Our constitutional dispensation is premised on accountable government, where the Executive is answerable to the people and where Parliament is representative of the people. It is a country where the law applies equally to any citizen. We now have a government of the people, for the people, and by the people.
We share a common responsibility, as both the state and citizens, to respect, protect, promote and fulfil the Bill of Rights.
As elected officials we have a responsibility to uphold our oaths of office, and to not steal from the state, engage in corruption, or mismanage resources meant for the benefit of our citizens.
When the apartheid regime triumphantly paraded its racist constitution to the world 60 years ago, it had misplaced confidence that it would endure.
In an unanswered letter to Verwoerd a month before the Republic was declared, Nelson Mandela affirmed the liberation movement’s rejection of the forcibly imposed white republic. He said that no constitution or form of government decided without the participation of the African people would enjoy moral validity.
Indeed no system that entrenches the systematic denial of people’s rights can be sustained. Though it would be over three decades before the demands of the liberation movement were met, we eventually won our freedom.

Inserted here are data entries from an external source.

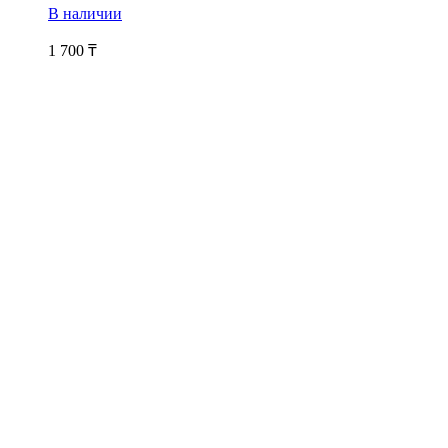
В наличии
1 700
₸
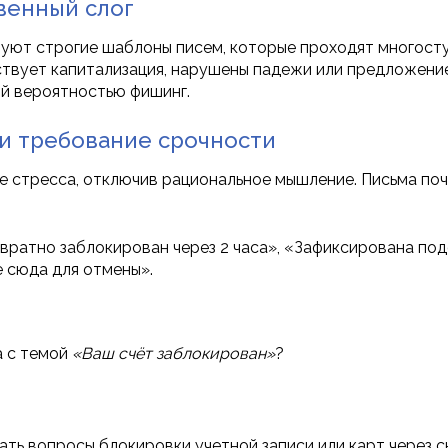
венный слог
зуют строгие шаблоны писем, которые проходят многост
твует капитализация, нарушены падежи или предложение 
й вероятностью фишинг.
 и требование срочности
 стресса, отключив рациональное мышление. Письма поч
вратно заблокирован через 2 часа», «Зафиксирована под
 сюда для отмены».
а с темой
«Ваш счёт заблокирован»
?
ать вопросы блокировки учетной записи или карт через с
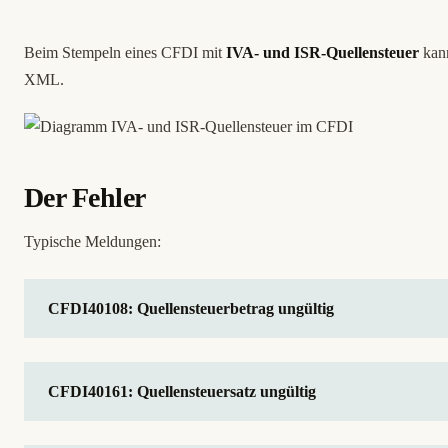
Beim Stempeln eines CFDI mit
IVA- und ISR-Quellensteuer
kan
XML.
Der Fehler
Typische Meldungen:
CFDI40108: Quellensteuerbetrag ungültig
CFDI40161: Quellensteuersatz ungültig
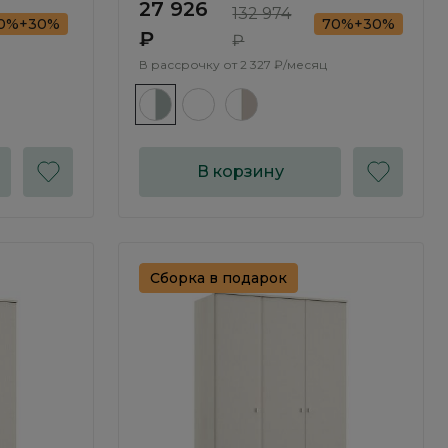
27 926
132 974
0%+30%
70%+30%
₽
₽
В рассрочку от
2 327 ₽/месяц
В корзину
Сборка в подарок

In relegating the apartheid constitution to the dustbin of history, we committed ourselves to a new constitution and a new set of values.
When I addressed the Constitutional Assembly 25 years ago, I said our Constitution must become more than words on a page; it must become a reality in the lives of our people. Unless we do so, this progressive and revolutionary document will be rendered irrelevant and meaningless.
We have long decided what kind of society we want to be. It is a society rooted in human dignity, equality, freedom and non-discrimination.
For a quarter of a century we have worked to build such a society. We have made undeniable progress, but we still have many challenges and there is much work still to be done.
As we mark the anniversary of the adoption of our democratic Constitution, let us remember what a decisive break it was with the system underpinned by racism, exploitation, dispossession and oppression that had come before. Let us also remember that it is up to us to make the vision contained in our Constitution a reality.
For it is only by ensuring that all South Africans are able to freely and fully exercise their constitutional rights, that we will truly become a united people.